Gardener forecasts “Global end-user spending on public cloud” will grow 18% in 2021, of which SaaS remains the largest segment; it is estimated to reach $ 117.7 billion this year, up from $ 101 billion in 2020.
“As companies become more reliant on cloud tools and the data stored in them, having backups is likely to become standard practice for both data and business continuity,” said the Rewind co-founder and CEO Mike Potter at VentureBeat. “While enterprise backup players are tackling major software tools like Microsoft and Salesforce, the industry is eager for the ability to confidently back up and easily restore data from the growing list of cloud applications and tools that keep customers running. companies in operation. That’s where Rewind comes in. “
Additionally, with the rapid transition to cloud-based services, countless external (and internal) threats emerge, including human error, cyberattacks, and the growing scourge of ransomware, although Potter noted that there are numerous reasons that his clients cite. to require data backup and recovery services. .

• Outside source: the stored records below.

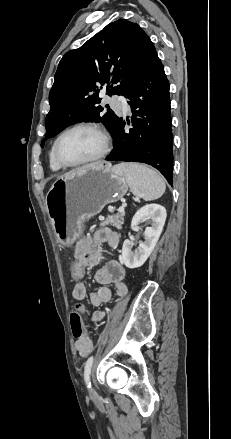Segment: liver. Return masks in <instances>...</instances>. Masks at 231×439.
I'll return each instance as SVG.
<instances>
[{
    "label": "liver",
    "instance_id": "6515ba94",
    "mask_svg": "<svg viewBox=\"0 0 231 439\" xmlns=\"http://www.w3.org/2000/svg\"><path fill=\"white\" fill-rule=\"evenodd\" d=\"M96 164H97V163H92V164H89V165H86V166H83V167L76 168V169H74V170H72V171H70V172H68V173H66V174H64V175H62V176H60V177H58V179H60V178H62V177H64V176H67V175H69L70 173H73V172H76V171H79V170H82V169H85V168H88V167L94 166V165H96Z\"/></svg>",
    "mask_w": 231,
    "mask_h": 439
}]
</instances>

“Cyberattacks and ransomware are clearly a growing business threat,” he said. “But the reasons we still hear more often are the elimination of the labor cost of manual restorations; compliance for designations such as SOC2, HIPAA, or I SO; data or business continuity; and protection of intellectual property “.
Before now, Rewind had raised just over $ 15 million, most of which came through its series A round announced in January. With another $ 65 million in the bank, from esteemed investors such as Insight Partners, Bessemer Venture Partners, Atlassian Ventures, Union Ventures, FundFire, Inovia Capital, Ridge Ventures and ScaleUp Ventures, the company is well funded to capitalize on the growth push across industries towards Cloud.

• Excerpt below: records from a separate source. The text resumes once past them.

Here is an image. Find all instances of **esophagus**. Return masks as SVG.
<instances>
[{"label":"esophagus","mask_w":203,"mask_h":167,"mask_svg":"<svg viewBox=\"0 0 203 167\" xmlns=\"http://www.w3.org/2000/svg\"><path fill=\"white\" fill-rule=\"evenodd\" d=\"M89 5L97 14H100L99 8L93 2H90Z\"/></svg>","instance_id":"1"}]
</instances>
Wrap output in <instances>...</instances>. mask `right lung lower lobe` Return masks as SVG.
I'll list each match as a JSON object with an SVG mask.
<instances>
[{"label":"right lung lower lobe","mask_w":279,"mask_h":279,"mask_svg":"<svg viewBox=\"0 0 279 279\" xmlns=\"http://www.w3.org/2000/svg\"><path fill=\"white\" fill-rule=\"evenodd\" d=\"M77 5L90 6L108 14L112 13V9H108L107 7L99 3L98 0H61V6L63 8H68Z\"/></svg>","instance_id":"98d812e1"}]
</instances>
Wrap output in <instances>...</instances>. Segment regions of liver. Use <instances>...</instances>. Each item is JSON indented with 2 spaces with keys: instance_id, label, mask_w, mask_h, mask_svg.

But why raise again so soon after your last round of funding? It is about doubling the growth it has experienced during the pandemic, driven substantially by the rapid adoption of remote working.
“The demand for cloud backup services is continually increasing, especially as companies choose to remain remote or adopt hybrid work scenarios,” Potter explained. “We are looking to maintain the growth we have seen since 2020. This latest round will allow us to continue developing new backup solutions for SaaS and hire the talent needed to bring these products to market.”

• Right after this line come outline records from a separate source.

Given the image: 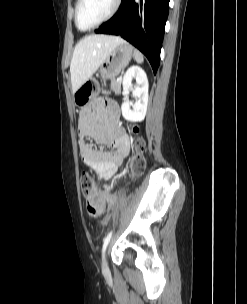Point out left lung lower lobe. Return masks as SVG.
<instances>
[{"mask_svg": "<svg viewBox=\"0 0 247 304\" xmlns=\"http://www.w3.org/2000/svg\"><path fill=\"white\" fill-rule=\"evenodd\" d=\"M169 12V0H122L118 12L95 33L120 35L149 60L154 74Z\"/></svg>", "mask_w": 247, "mask_h": 304, "instance_id": "0a47b994", "label": "left lung lower lobe"}]
</instances>
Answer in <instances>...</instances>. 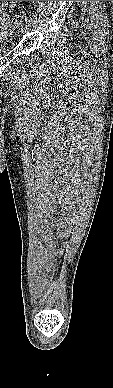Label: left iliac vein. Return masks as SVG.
Masks as SVG:
<instances>
[{
    "mask_svg": "<svg viewBox=\"0 0 113 388\" xmlns=\"http://www.w3.org/2000/svg\"><path fill=\"white\" fill-rule=\"evenodd\" d=\"M22 32H27L29 30V24L25 23L21 27Z\"/></svg>",
    "mask_w": 113,
    "mask_h": 388,
    "instance_id": "1",
    "label": "left iliac vein"
}]
</instances>
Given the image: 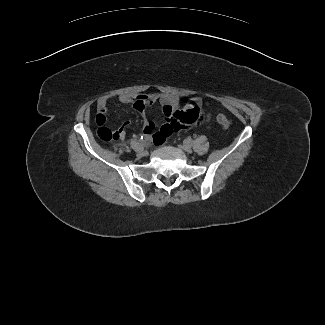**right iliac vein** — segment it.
Here are the masks:
<instances>
[{"mask_svg":"<svg viewBox=\"0 0 325 325\" xmlns=\"http://www.w3.org/2000/svg\"><path fill=\"white\" fill-rule=\"evenodd\" d=\"M135 151L137 153V156H139V157H143V156L146 155V152L144 151L142 146H139V148L137 150H135Z\"/></svg>","mask_w":325,"mask_h":325,"instance_id":"1","label":"right iliac vein"}]
</instances>
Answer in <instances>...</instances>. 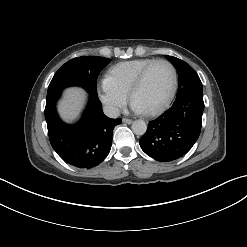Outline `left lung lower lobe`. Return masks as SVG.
Instances as JSON below:
<instances>
[{
	"label": "left lung lower lobe",
	"mask_w": 247,
	"mask_h": 247,
	"mask_svg": "<svg viewBox=\"0 0 247 247\" xmlns=\"http://www.w3.org/2000/svg\"><path fill=\"white\" fill-rule=\"evenodd\" d=\"M204 110L203 92L176 97L173 105L150 121L140 138L141 149L157 161H172L186 154L199 137Z\"/></svg>",
	"instance_id": "1"
}]
</instances>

Rewind’s rise comes on the heels of several other players in the space announcing sizable investments, including OwnBackup, which recently secured $ 240 million at a whopping $ 3.35 billion valuation, and Druva, which made $ 147 million at a higher valuation. to $ 2 trillion. Veeam, meanwhile, was acquired by Insight Partners last year in a $ 5 billion deal.
Rewind seeks to consolidate its own position in the data backup and recovery space “by filling a critical gap in current backup protection efforts” by extending its coverage to many more applications that companies of all sizes have come to rely on. . The company has already announced plans to integrate with SaaS services such as Xero, Zendesk, GitLab, Bitbucket, Jira, Weebly, HubSpot, Zoho, Confluence, Basecamp, Monday.com, Asana, and Airtable, with respective releases planned in the coming years. months and early 2022. This move will also open Rewind’s appeal more to the business sphere.
“The problems we are solving for companies are similar to those for SMEs; however, we currently serve more SMB clients than businesses, ”said Potter. “As we move to support platforms like Zendesk, Jira and Bitbucket, we will start to see more enterprise customers.”